They probably do, the question is whether they can carry it to the site faster than the US navy, and whether the boron tanks have not been compromised.
"Wait, they need boron?"
Boron is a neutron absorber, and is therefore used to control the fission rate. You add boron when you're afraid of the fission rate getting out of control (e.g. Chernobyl). This is a legitimate concern here for two reasons:
1) A BWR is significantly more reactive (conducive to a high fission rate) at cold zero power than at hot full power, because cold water is a better neutron moderator than steam.
2) Xenon-135 and Samarium-149 are by-products of nuclear fission that have an effect on reactivity similar to boron. Their half-lives are on the order of hours, so when you crank down the fission rate, a couple hours later you also crank down the concentrations of Xe-135 and Sm-149, which, if you're not careful, can cause the reactor to go supercritical (and possibly prompt supercritical - a form of criticality in which everything happens approximately a thousand times faster - pretty much the worst-case reactivity excursion scenario) again a few hours after shutdown.
So, basically, you need enough negative reactivity from somewhere, either control rods or borated water, to counteract these two reactivity insertions. The Japanese reactor is almost certainly designed so that inserting all of the control rods into the core will kill any and all reactivity increases after shutdown.
What is most likely occurring is that there is very little nuclear fission inside the reactor right now. All the power inside the reactor is coming from decaying fission products, and it's probably on the order of kilowatts, it's just that the when the flow rate through the core drops from gallons per second to essentially nothing, a few kilowatts per cubic foot will get you pretty damn hot pretty damn quick. At this point some of the fuel rods have probably failed as well (if not melted), so the water in the reactor may be nastier than usual.
Unless the control rods have failed or are in the process of failing, I doubt that boron is even necessary for reactivity control, except as insurance. My educated guess is that their problems are entirely thermal- and containment-related, and that there is no danger of a reactivity accident, since a xenon transient or a condensation transient would have run its course by now, so the control rods probably have enough reactivity worth to keep the reactor subcritical indefinitely.
The heat inside the core is being produced by the decay of fission products, and there's absolutely nothing you can do to stop that except wait for enough half-lives that the activity slows down a bit.
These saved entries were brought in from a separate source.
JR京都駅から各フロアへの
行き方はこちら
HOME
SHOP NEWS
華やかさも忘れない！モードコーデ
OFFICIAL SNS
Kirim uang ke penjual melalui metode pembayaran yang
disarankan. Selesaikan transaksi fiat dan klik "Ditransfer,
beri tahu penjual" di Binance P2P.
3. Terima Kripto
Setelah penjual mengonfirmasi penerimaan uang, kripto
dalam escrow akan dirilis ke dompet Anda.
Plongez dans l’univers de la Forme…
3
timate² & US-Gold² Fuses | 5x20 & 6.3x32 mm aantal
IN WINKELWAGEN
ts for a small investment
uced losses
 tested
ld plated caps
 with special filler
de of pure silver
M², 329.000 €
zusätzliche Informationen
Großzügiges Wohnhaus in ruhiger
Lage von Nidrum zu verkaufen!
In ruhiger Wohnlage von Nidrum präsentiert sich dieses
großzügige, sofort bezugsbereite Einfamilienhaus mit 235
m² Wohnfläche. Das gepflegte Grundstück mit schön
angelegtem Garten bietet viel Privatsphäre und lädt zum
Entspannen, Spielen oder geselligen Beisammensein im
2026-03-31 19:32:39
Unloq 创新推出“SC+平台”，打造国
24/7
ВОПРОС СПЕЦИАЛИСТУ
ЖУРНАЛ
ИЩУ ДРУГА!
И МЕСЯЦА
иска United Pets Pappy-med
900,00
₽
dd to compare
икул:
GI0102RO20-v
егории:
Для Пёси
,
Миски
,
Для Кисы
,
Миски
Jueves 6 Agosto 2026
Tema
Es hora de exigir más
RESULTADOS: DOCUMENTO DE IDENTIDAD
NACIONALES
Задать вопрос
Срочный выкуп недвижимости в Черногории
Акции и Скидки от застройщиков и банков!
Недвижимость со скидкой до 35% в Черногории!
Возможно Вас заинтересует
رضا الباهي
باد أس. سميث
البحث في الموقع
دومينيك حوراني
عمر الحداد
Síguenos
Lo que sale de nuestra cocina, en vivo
Your general thesis, namely that as soon as they decide the reactor can't be salvaged, they'll dump in a bunch of boron just to be safe on the nuclear front, is correct, but where you're wrong is in assuming that adding a bunch of boron will help cool the reactor at all - it won't. All it will do is ensure that the reactor never goes critical again.
This is why spent fuel needs to sit in a pool of water for 5 years before anyone even considers moving it. Decay heat is serious shit, and it's not related to neutron physics at all.
EDIT: Probably time to get more specific about the term "reactivity". Reactivity is related to the "multiplication factor", which tells you how much bigger each generation of neutrons is than the last. It's zero when each subsequent generation is the same size - this is the normal operating state of a reactor, positive when each subsequent generation of neutrons is larger, and negative ... you get the idea.
If you've ever touched population dynamics in a differential equations class, you'll realize that this is a recipe for exponential growth and decay. Basically the time scale on which nuclear reactions proceed is "reactivity / mean neutron lifetime", with the caveat that if your reactivity is just above zero, neutron population growth is constrained by the longest-lived neutrons (it's like if every family has 2 kids, except for a couple hundredths of a percent, who have three, but put their third kids in cryostasis for a thousand years). In practice, this is how reactors are operated, because the mean neutron lifetime is _very_ small, so the worst thing that can happen is if your reactivity moves outside of this regime (this happened at Chernobyl). If your reactivity is negative, you are _always_ constrained by the longest-lived neutrons, but that's okay, because even this time scale is pretty short.
The upshot here is that if each successive generation of neutrons is smaller than the last, the number of neutrons (and hence things like fission rate that depend linearly on the number of neutrons) decays exponentially with a pretty short time constant.
The definition of "subcritical" is "having negative reactivity", so if the reactor is subcritical for any length of time, the fission rate will have exponentially decayed down to a tiny number.
So, no, given the state of relations between the countries and the general lack of experience in civilian application, not to mention the improbability of possessing the resources, I'd highly doubt that the US Navy would be instrumental in assisting the qualified and experienced staff at a nuclear power plant located in a highly developed country such as Japan. I think the author was just throwing that in there to add some ominous weight to his argument.